Attualmente ricoverato nel reparto penitenziario dell’Ospedale San Paolo di Milano, Alfredo Cospito risulta essere detenuto nel carcere di Opera dal 2012 in esecuzione di una condanna definitiva di oltre 12 anni per i reati, fra l’altro, di attentato per finalità terroristiche o di eversione; inoltre, egli risulta essere ristretto in regime di custodia cautelare in carcere per altri reati, fra cui un attentato per finalità di terrorismo e tentata strage in concorso con altre persone.

Dal maggio 2022, Cospito è sottoposto al regime trattamentale previsto dall’art. 41 bis.

Il “caso Cospito” ha di recente riacceso i riflettori sul regime penitenziario dell’art. 41 bis, complice anche l’arresto del boss di Cosa Nostra, Matteo Messina Denaro, sottoposto anch’egli al regime cosiddetto del “carcere duro”.

Agli inizi di febbraio 2023, il clamore mediatico attorno a questo tema ha accresciuto le tensioni sociali, sfociate in violente proteste di piazza, sia a Roma che in altre città.

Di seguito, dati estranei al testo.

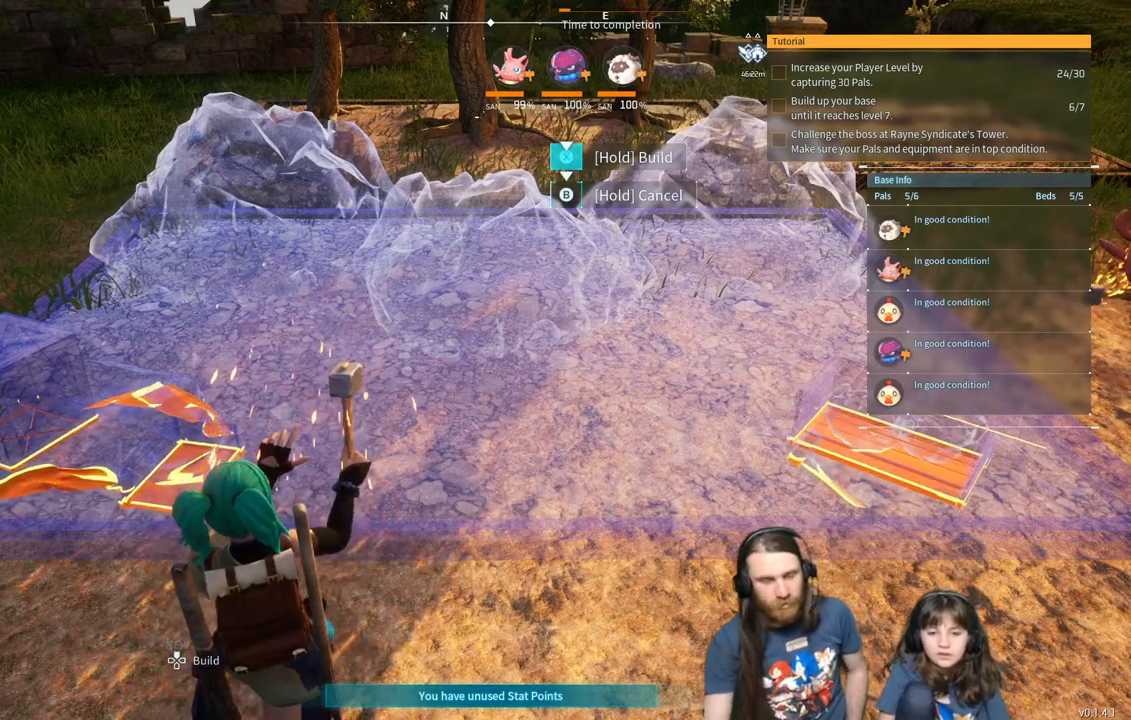
{"buttons": ["X"], "left_stick": "center", "right_stick": "center", "events": []}
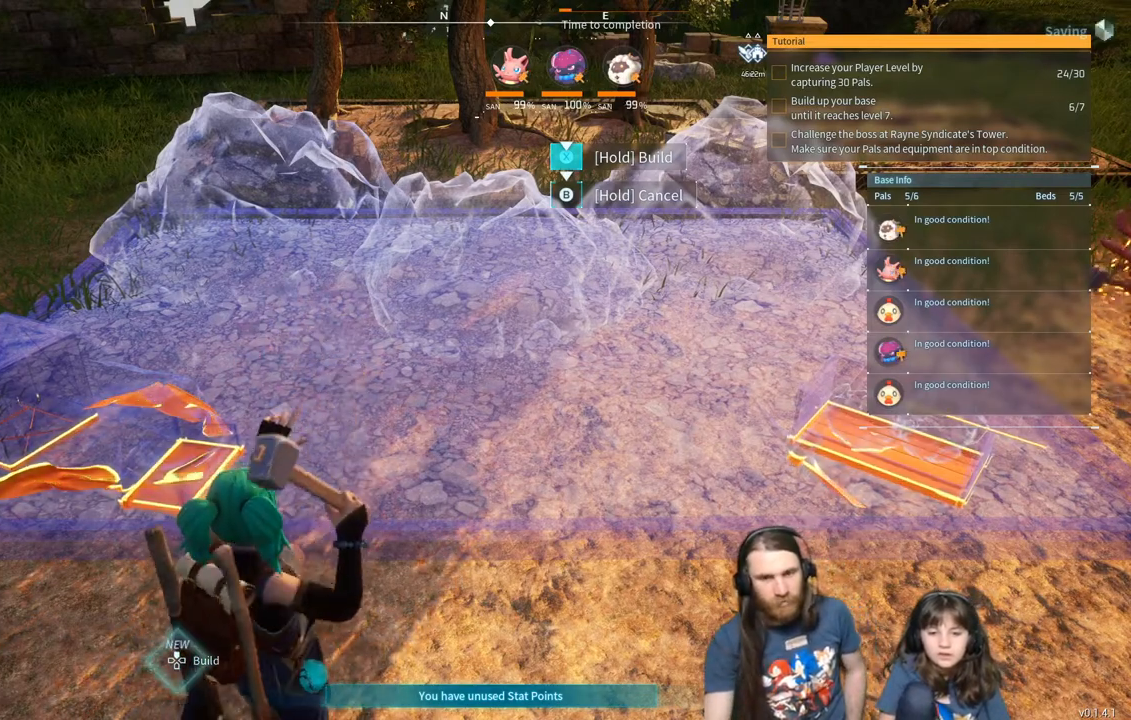
{"buttons": ["X"], "left_stick": "center", "right_stick": "center", "events": []}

In un quadro ove diritto e politica si intrecciando quasi a confondersi, taluni esponenti del mondo dell’informazione così come del mondo giuridico hanno avvertito l’esigenza di chiarie i termini di un dibattito, che in sede parlamentare sembra essere stato strumentalizzato a fini politici, con attacchi incrociati tra le varie forze politiche in campo, ove il “caso Cospito” sembra rappresentare un espediente.

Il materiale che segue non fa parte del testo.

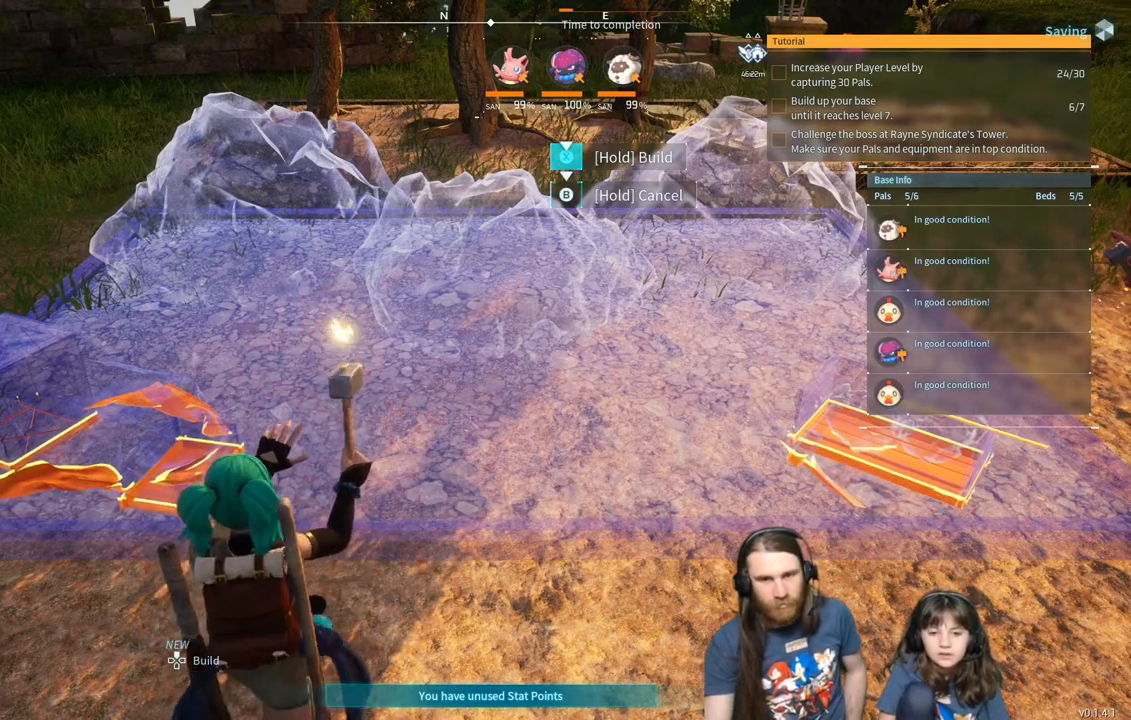
{"buttons": ["X"], "left_stick": "center", "right_stick": "center", "events": []}
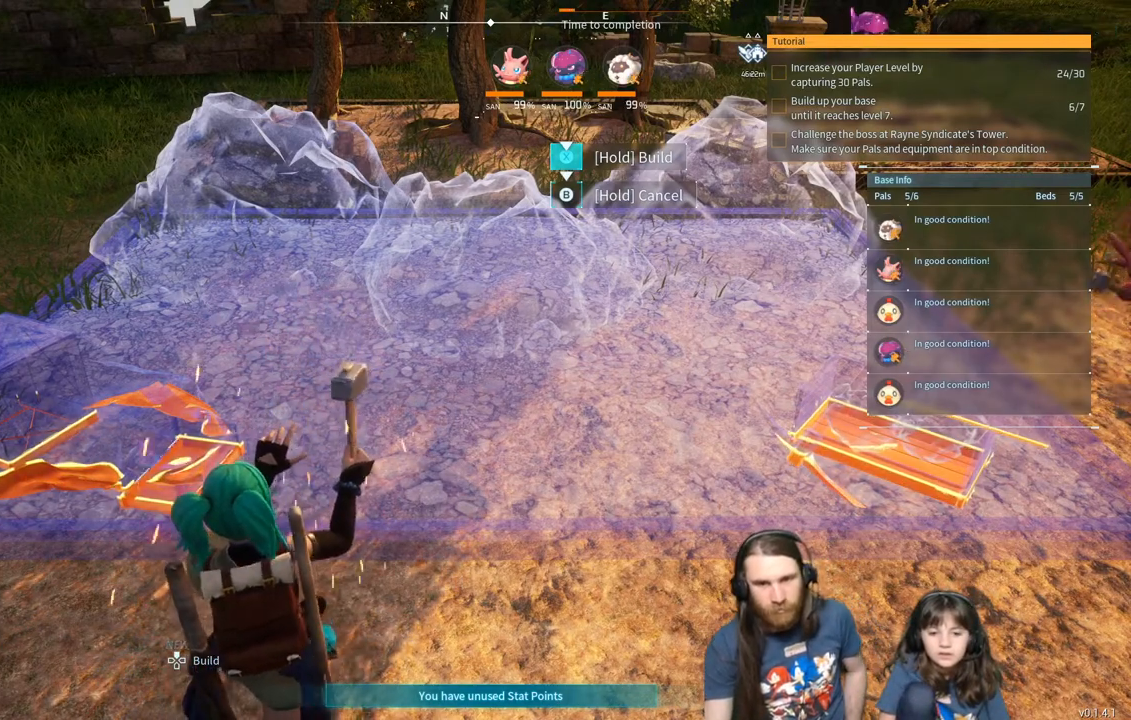
{"buttons": ["X"], "left_stick": "center", "right_stick": "center", "events": []}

Anche il Procuratore generale presso la Corte di cassazione nella requisitoria dello scorso 24 febbraio ha ritenuto doveroso tracciare le coordinate ermeneutiche del regime differenziato del 41 bis.

Dal punto di vista giuridico, l’art. 41 bis fu introdotto nell’ordinamento penitenziario (l. 354/1975) dalla l. n. 663/1986, al fine di prevenire situazioni di pericolo interne al carcere, ad esempio le rivolte. Il regime del “carcere duro” subì un profondo mutamento a seguito delle stragi di mafia degli anni ’90 ad opera del «decreto antimafia Martelli-Scotti», ove assunse i connotati che oggi ancora lo caratterizzano. A seguito della riforma del 2002, è divenuto un istituto permanente dell’ordinamento penitenziario.

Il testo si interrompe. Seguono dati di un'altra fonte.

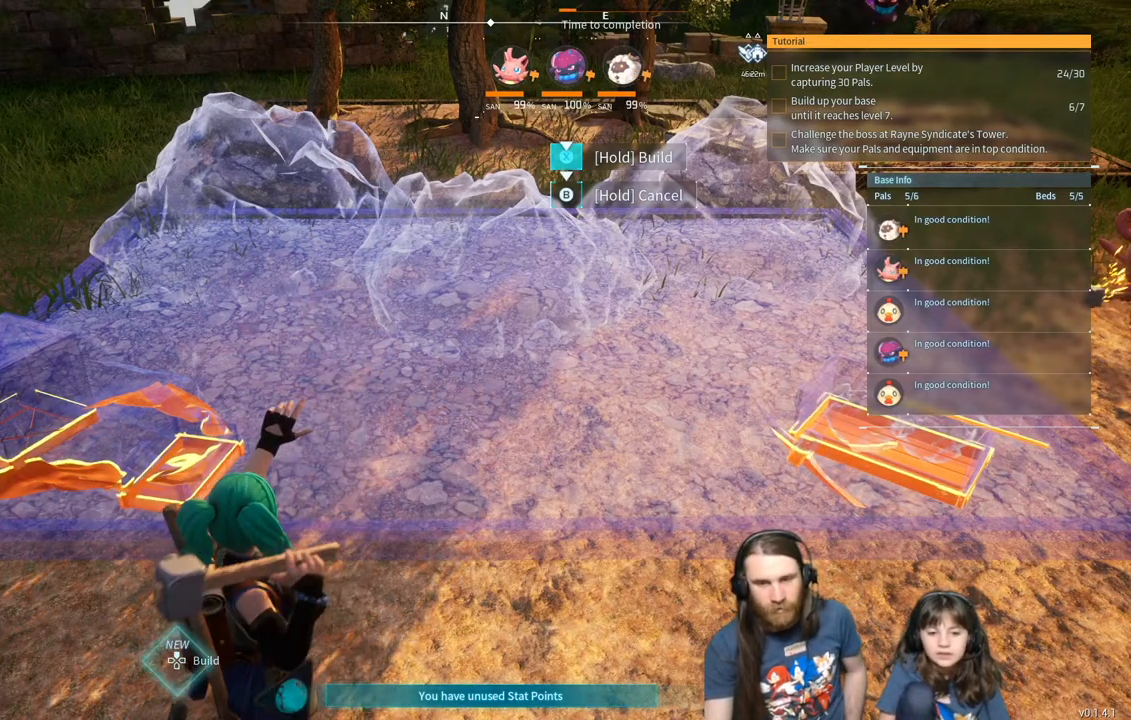
{"buttons": ["X"], "left_stick": "center", "right_stick": "center", "events": []}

L’attuale disciplina prescrive la possibilità per il Ministero della giustizia di applicare il regime del “carcere duro” a indagati, imputati o condannati per reati di stampo mafioso, terroristico o di eversione dell’ordine democratico, con lo scopo di ostacolare la comunicazione tra i detenuti e le organizzazioni operanti nel mondo esterno e di recidere ogni legame con contesti delinquenziali di riferimento del detenuto. Le limitazioni al trattamento ordinario possono avere una durata di quattro anni, prorogabili di due anni.

Il trattamento dei detenuti sottoposti al regime del 41 bis è severo e prevede limitazioni alla socialità (isolamento e sorveglianza costante, ore d’aria, colloqui, incontri con i familiari limitati) e ai beni che il detenuto può tenere con sé in cella (sono esclusi, ad esempio, i libri e i giornali).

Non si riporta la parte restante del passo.